Figure 1.

TIF1 DNA binding activity and mRNA levels peak in S phase. (A) Schematic of the 21-kb palindromic rDNA minichromosome and 1.9-kb 5′ nontranscribed spacer (5′NTS; expanded diagram), including TIF1-binding sites (PSE and type I elements) and positioned nucleosomes (black ovals), and replication origins (ori) that reside in the 230 base pairs nucleosome-free regions that are part of an imperfect 430-base pair tandem duplication. (B) TIF1 DNA binding activity is cell cycle regulated. Gel shift analysis of extracts prepared from vegetative cultures synchronized by starvation and refeeding. The probe, ssA37, corresponds to the A-rich strand of the type IB element (Saha and Kapler, 2000). (C) TIF1 mRNA levels are cell cycle regulated. Northern blot analysis with an intron-spanning TIF1 coding region probe on mRNA prepared from cells synchronized by starvation and refeeding (Mohammad et al., 2000).

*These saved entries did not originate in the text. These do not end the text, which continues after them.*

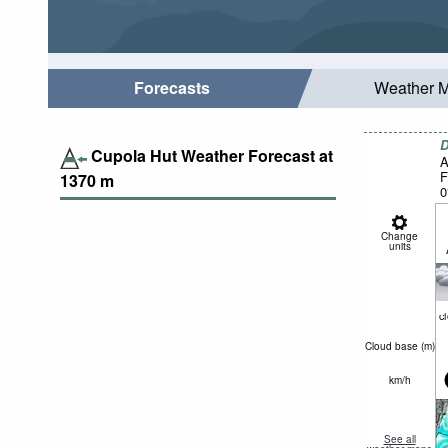
Forecasts
Weather 
D
Cupola Hut Weather Forecast at
A
F
1370
m
0
Change
units
c
Cloud base (
m
)
km/h
See all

Hybridization signals were normalized to ethidium bromide staining of the rRNA and plotted as a function of time. Asterisks demarcate the approximate beginning and end of macronuclear S phase. (D) TIF1 mRNA levels are constant throughout development. TIF1 Northern blot analysis on mRNA prepared from cells at various time points during conjugation. Developmental landmarks: 3 h: premeiotic S, 7–8 h: postzygotic S, 10–24 h: macronuclear development, including rDNA gene amplification. T = 150 min: peak TIF1 mRNA level in synchronized vegetative cell cultures.